I created something along these lines for a client a few months ago. I couldn't find anything that did what I needed at the time. It will require some custom code (nothing too crazy). I will try give a quick breakdown of how I did it, to help give you an overview of what you need to do, and things you need to consider.

I also created user groups to collectively manage a group's access rather than individual users, but you can skip that part and just focus on the users without groups.

Important: I decided to break the access level for content on the site into 3 tiers, public, logged-in, and private. So in my management interface I would specify each page being one of these three tiers. So now I can make for example the Home page and about page accessible for anyone by setting it to public, and then the contact page only accessible to anyone who is logged in, and then finally maybe a store page only accessible to a certain group of users.

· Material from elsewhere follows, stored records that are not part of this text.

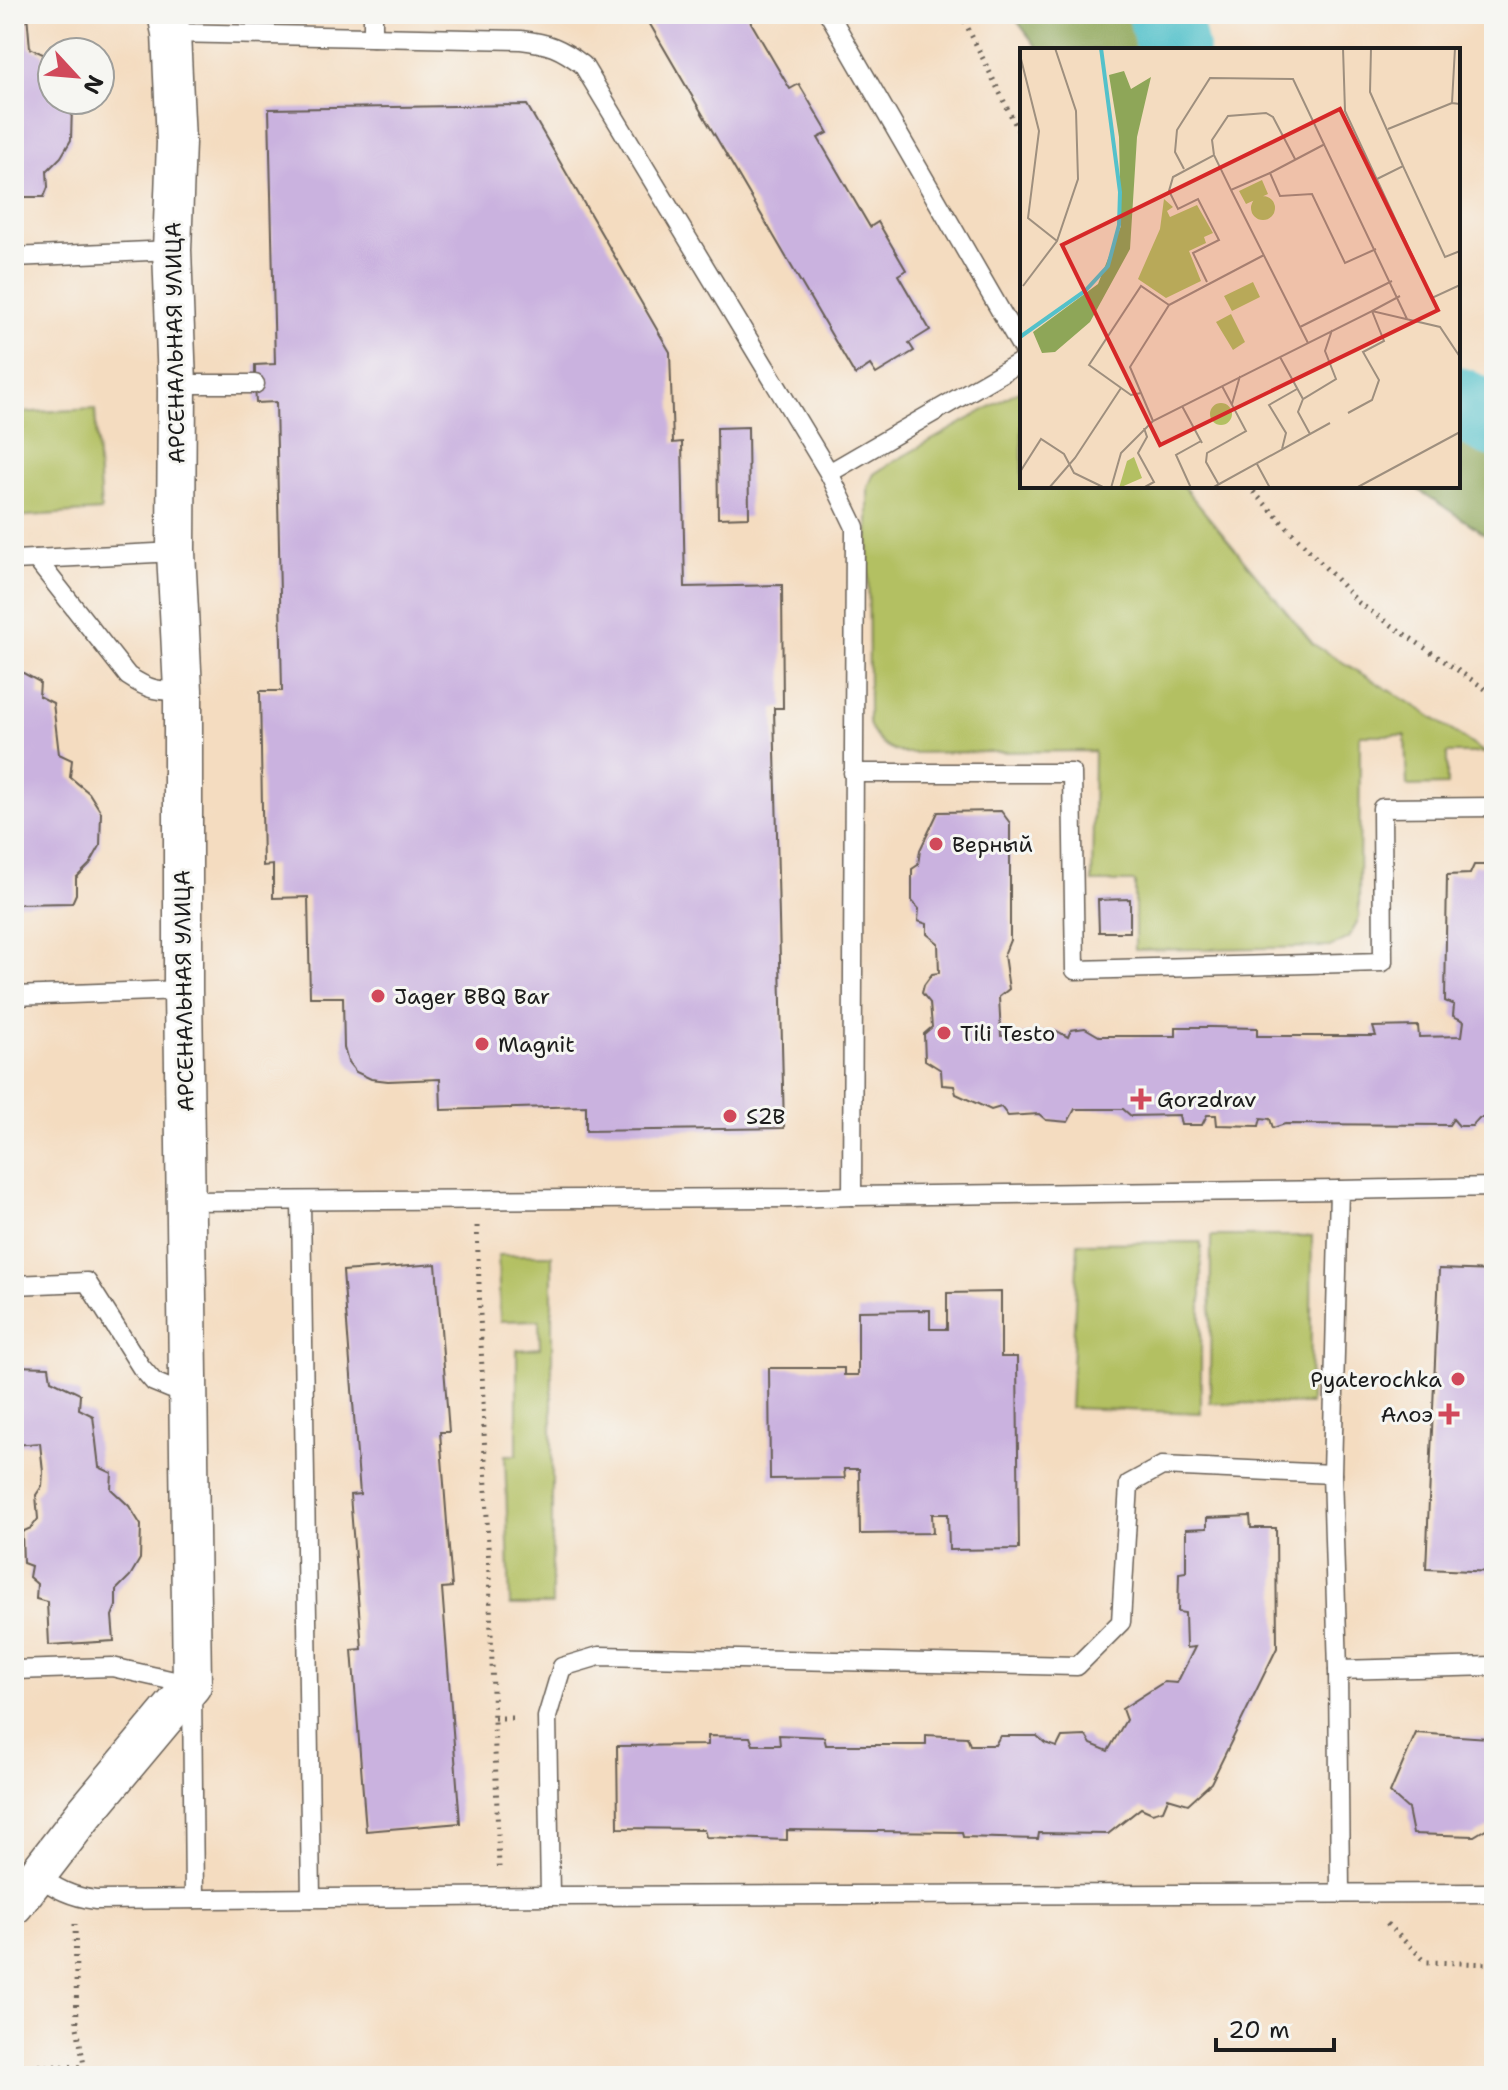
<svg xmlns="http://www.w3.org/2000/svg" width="1508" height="2090" viewBox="0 0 1508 2090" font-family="'Shantell Sans',sans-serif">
  <rect width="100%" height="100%" fill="#f6f6f2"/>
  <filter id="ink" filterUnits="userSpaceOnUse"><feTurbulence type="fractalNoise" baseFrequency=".0125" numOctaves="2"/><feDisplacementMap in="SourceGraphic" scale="16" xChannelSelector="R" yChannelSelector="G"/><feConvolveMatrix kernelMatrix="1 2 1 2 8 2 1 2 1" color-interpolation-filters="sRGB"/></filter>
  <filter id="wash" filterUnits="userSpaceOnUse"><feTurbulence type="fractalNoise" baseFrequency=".006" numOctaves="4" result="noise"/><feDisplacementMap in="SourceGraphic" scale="32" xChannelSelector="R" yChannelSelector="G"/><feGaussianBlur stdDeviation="1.8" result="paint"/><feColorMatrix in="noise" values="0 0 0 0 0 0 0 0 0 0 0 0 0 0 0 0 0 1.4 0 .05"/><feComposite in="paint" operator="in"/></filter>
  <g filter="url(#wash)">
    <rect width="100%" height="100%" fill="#f4dcc0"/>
    <g fill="#b3c062" stroke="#686e3f" stroke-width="2">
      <path d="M1022,389V486H1183L1313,644L1423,711L1485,753H1447V785L1407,786L1405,735H1360L1359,918L1349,938L1330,947L1135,950V882H1092L1094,751L902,753C884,747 876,741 869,724L868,487L874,474L886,466Z"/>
      <path d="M95,409L101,511L14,517V413Z"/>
      <path d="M1211,1236H1312L1310,1404L1210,1403Z"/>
      <path d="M1201,1242V1413L1070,1408L1078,1243Z"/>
      <path d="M498,1255H552V1605H510L505,1455H517V1350L540,1348L539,1320L500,1321Z"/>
    </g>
    <g fill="#8ea658" stroke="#55613a" stroke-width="2">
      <path d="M1012,14H1152L1157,50H1039Z"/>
      <path d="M1458,421L1494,439V540L1413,486H1458Z"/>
    </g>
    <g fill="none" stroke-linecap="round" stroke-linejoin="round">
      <g stroke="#53c1ca" stroke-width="72">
        <path d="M1164,14L1173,50"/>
        <path d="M1458,403L1494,421"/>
      </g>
    </g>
    <g id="blocks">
      <g fill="#cab2df">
        <path d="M14,14H27L30,48L43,54L42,70L52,80V100H68L72,106L71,140L61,157L47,171L48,187L44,197H14Z"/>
        <path d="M644,14H746L790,89L799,84L828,133L818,138L870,227L878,222L906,270L898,275L930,330L909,343L914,351L876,374L870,365L855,375Z"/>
        <path d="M527,105L670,352L673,443L682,442L685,587L782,585L783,708H774L784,1128L586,1131V1106L441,1110L440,1079L388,1081L371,1079L356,1072L348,1062L344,1048L343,997H310L308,897L273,898V865L263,866L260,691H282L276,402L256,403L255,384V365L275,364L269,109Z"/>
        <path d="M748,427L749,517L718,518L717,428Z"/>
        <path d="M14,668L40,682L39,696L53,703L59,754L72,760L70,777L89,793L101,812L100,846L90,864L76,878V894L72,903L14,904Z"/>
        <path d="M1001,811L1010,823V940L1004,955L1009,989L999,997L1001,1036L1057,1031L1068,1037L1071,1030L1085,1028L1099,1036H1176V1027H1211L1257,1028V1036H1376L1373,1027L1418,1026L1419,1037L1462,1036L1464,1021L1453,1016L1454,1005L1445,1001L1447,875L1470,874L1474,865H1494V1118H1479L1472,1126H1459L1453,1119L1449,1125L1285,1124L1273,1128L1270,1119L1261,1118L1259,1126L1217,1125L1216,1115H1207L1202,1125H1181L1179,1115L1131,1116L1123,1109H1075L1068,1122L1046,1120L1039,1114L1008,1116L1001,1107L991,1110L956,1094L954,1086L942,1085L941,1070L925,1060L924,1034L932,1027L930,1003L922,993L924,985L932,974L939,973L938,943L927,934V924L918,921L919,909L912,901V869L918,865L920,850L938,812Z"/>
        <path d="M1130,899V932H1099L1098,900Z"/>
        <path d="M436,1264L449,1432H440L452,1587L442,1588L460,1823L366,1831L352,1650L362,1649L350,1495L360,1494L343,1271Z"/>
        <path d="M1439,1269L1494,1271V1572L1426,1569Z"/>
        <path d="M1001,1292V1357H1017L1019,1549L949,1550L948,1514H932L933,1533L860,1534L859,1469H844L845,1478L770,1479L769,1368H844V1375H858V1311L930,1310V1329H947V1293Z"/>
        <path d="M14,1366L49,1367L51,1380L80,1394L79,1409L93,1416L99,1467L112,1473L111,1489L129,1506L141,1525L140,1559L130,1576L116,1590V1606L112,1616L114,1641L49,1645L47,1602L36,1599L37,1584L29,1577L31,1566L23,1563L22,1532L31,1528L38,1519L36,1495L42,1486L43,1472L40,1443L14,1445Z"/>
        <path d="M1250,1516L1251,1528H1276L1277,1648L1211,1783L1188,1804L1168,1798L1163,1810L1152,1813L1141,1808L1108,1834L1039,1833L1038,1839L963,1837L962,1832L787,1830V1840L706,1837L704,1829L618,1828L617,1746L708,1745V1736L750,1737L753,1745H780L779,1735L824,1737L826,1745H926V1735L967,1737L970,1745H995L1000,1736H1037L1045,1743L1057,1747L1062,1737L1086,1736L1091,1744L1108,1751L1126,1720L1122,1709L1164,1682L1177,1683L1195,1647L1186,1648L1185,1613L1178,1612L1179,1573L1186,1572V1529L1207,1528V1518Z"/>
        <path d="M1489,1728H1494V1824L1474,1836L1413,1834L1408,1809L1390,1793L1416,1733L1488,1738Z"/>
      </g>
    </g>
  </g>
  <g filter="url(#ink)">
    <use href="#blocks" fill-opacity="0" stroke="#685f55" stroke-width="2"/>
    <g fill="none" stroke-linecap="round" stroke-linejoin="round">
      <g stroke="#685f55" stroke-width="21">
        <g id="service">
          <path d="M829,14L1022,348"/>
          <path d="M171,33L521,40C548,43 561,48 583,65L829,473L1022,361"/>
          <path d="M373,37V14"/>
          <path d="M14,257L172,250"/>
          <path d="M177,384H255"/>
          <path d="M829,473L855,527L852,1196"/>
          <path d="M36,559L128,676C149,690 158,692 183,690"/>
          <path d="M14,560L176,552"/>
          <path d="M853,773H1072L1075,970L1383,962L1382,808L1494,807"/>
          <path d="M14,996L183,990"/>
          <path d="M187,1201L791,1198L852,1196L1339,1190"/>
          <path d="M301,1201L311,1898"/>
          <path d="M14,1285L87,1282L141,1367L154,1382L171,1389L190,1388"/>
          <path d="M1332,1474L1339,1190L1494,1187"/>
          <path d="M14,1670L112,1667L192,1685L194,1899"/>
          <path d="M1338,1670L1494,1666"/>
          <path d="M37,1875C56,1889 72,1897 96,1900L550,1896L1494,1893"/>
          <path d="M550,1896L547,1717L562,1667L599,1656L1077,1666L1121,1622L1129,1484L1162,1466L1332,1474L1338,1670L1340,1893"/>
        </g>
      </g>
      <g stroke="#685f55" stroke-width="41">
        <path id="minor" d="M14,1905L85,1813L192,1685L183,990V690L176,552L177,384L172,250L176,142L171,33L167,14"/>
      </g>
      <g stroke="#685f55" stroke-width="5" stroke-dasharray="2 6" stroke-linecap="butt">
        <path d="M961,14L1022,138"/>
        <path d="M1248,486L1359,603L1494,695"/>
        <path d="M477,1226L499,1867"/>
        <path d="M1411,1379L1435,1375"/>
        <path d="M494,1718H517"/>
        <path d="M75,1924L77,2027L86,2076"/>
        <path d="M1387,1924L1426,1962L1494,1964"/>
        <path d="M14,2065L84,2067"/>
      </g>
      <use href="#service" stroke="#fff" stroke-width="18"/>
      <use href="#minor" stroke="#fff" stroke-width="38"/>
    </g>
  </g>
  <g fill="#d1495b" stroke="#f6f6f2" stroke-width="3">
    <circle cx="936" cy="844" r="8"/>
    <circle cx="378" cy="996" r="8"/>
    <circle cx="944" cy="1033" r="8"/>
    <circle cx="482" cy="1044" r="8"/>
    <path d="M1137 1087h8v8h8v8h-8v8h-8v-8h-8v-8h8z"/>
    <circle cx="730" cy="1116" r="8"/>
    <circle cx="1458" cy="1379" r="8"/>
    <path d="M1445 1402h8v8h8v8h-8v8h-8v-8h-8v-8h8z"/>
  </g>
  <g text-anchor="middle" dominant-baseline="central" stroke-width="6" stroke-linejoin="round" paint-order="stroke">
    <g font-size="22" fill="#1c1c1c" stroke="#f6f6f2">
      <text transform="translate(175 343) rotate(-91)">АРСЕНАЛЬНАЯ УЛИЦА</text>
      <text transform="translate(184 991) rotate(-91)">АРСЕНАЛЬНАЯ УЛИЦА</text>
    </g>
    <g font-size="22" fill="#1c1c1c" stroke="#f6f6f2" text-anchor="start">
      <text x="952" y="844">Верный</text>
      <text x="394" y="996">Jager BBQ Bar</text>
      <text x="960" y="1033">Tili Testo</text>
      <text x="498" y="1044">Magnit</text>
      <text x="1157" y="1099">Gorzdrav</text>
      <text x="746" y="1116">S2B</text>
      <text x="1442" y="1379" text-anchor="end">Pyaterochka</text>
      <text x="1433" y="1414" text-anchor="end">Алоэ</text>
    </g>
  </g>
  <g transform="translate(1020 48)">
    <rect width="440" height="440" fill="#f4dcc0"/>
    <path d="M242,132L248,146L226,156L219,143ZM231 160a12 12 0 1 1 24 0a12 12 0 1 1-24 0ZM144,151L153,159L147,163L150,169L177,157L193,185L184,189L186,195L169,203L181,233L146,250L118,231L140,181ZM233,234L240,249L212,263L204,248ZM211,266L225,294L213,302L196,274ZM190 366a11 11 0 1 1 22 0a11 11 0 1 1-22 0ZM114,409L122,430L99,440L107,413Z" fill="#b3c062"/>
    <path d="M104,23L111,41L131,29L117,89L110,201L70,274L35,304L22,305L13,284L78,236L101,178L99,89L89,27Z" fill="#8ea658"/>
    <path fill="none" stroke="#53c1ca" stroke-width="4" d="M0,289L65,243L88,218L99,177L100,144L81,0"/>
    <path fill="none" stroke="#9e8f7e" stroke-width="2" d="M323,0L325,63L412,250L440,237M351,0L350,44L383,118M435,0L432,55L440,56M0,7L19,83L8,170L37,193M368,81L432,55M305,96L250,125L260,148L292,146L325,215L356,201M194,107L192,92L208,68L246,65L253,69L275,111M164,121L155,104L157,82L190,30L273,31L387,271M357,131L383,118L425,209L440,203M211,142L288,295M187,234L173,205L199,192L178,151L158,161L149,143L153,129L194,107L211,142L250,125M3,238L37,193L58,131L56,63L35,0M149,257L244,207M280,279L372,233M260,309L283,351L316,331L305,303L312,282M121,345L111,347L69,317L121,238L149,257L110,319L133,373M283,351L278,364L290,386M212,356L220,328M162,358L182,395M328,365L352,352L359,332L343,304L364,293L352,263L380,248M262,401L266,385L249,357L277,341M237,416L250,440M0,424L21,391L44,406L54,425L85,440M199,437L186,414L187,405L226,383L202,338M29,440L55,410L101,340M91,440L101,405L133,373L352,263L420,279L440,309M123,440L134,434L118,405L127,389L124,380M171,440L156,407L181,393M192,440L310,375M336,440L440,384"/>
    <path fill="#d62828" fill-opacity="0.15" stroke="#d62828" stroke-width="4" d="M320,61L418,262L140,397L42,197Z"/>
    <rect width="440" height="440" fill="none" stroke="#1c1c1c" stroke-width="4"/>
  </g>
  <rect width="1508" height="2090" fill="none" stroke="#f6f6f2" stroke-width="48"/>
  <g transform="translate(76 76) rotate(116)"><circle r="38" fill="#f6f6f2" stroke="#9f9f9c" stroke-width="2"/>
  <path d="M0-6L14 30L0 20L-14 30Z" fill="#d1495b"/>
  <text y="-12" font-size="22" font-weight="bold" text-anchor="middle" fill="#1c1c1c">N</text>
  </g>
  <path d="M1216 2038v12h118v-12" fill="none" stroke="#1c1c1c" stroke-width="4"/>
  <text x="1228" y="2038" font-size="24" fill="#1c1c1c" stroke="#f6f6f2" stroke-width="6" paint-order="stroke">20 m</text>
</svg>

//Database I created 3 tables:

  • wp_user_groups -- This is the user groups, just had id, slug and title, but the slug and title were just for management purposes.

  • wp_user_group_access -- This is a pivot table (group_id, post_id) where you link group ids to post_ids (post_ids = page_ids).

  • wp_user_user_group -- Another pivot talbe (group_id, user_id) to link users to groups. Again if you don't intend to use groups you can skip straight to just doing a user access where you assign the access to post_ids directly to users.

  • Page access levels -- At the time I decided to store these in wp_options arrays containing the ids of the posts instead, so I had 3 wp_options, access_posts_public, access_posts_logged_in, and access_posts_private. You can still use a table, but in my case a wp_option is a bit simpler to manage and works well.

//Management UI (wp-admin page)

You need to create a small management interface where you can create groups, add users to groups, and assign page/post access to groups.


Now you need to check if the user is allowed to access the requested resource. For the (wp)functions that I collectively used, I found the template_redirect action hook to work best for this.

You should do something a little cleaner than this, like set up an authentication class, but essentially in you functions.php file add:

add_action( 'template_redirect', custom_authentication );
function custom_authentication() {
  //Authentication checks

Then the order of the authentication checks to make it as simple as possible:

  • First check if the page/post id is in the access_posts_public wp_option, if it is, return (end) the function.
  • Check if the user is logged in, if not redirect them to a login or other page.
  • Check if the user is a admin, if they are we can just return the function as you probably don't want to block admins from viewing pages.
  • Now the user is logged in, check if the page is in the access_posts_logged_in wp_option, if it is, return (end) the function.
  • If we reach this point then the post/page is set to private. Check then if the user is in a group that has access to this post/page.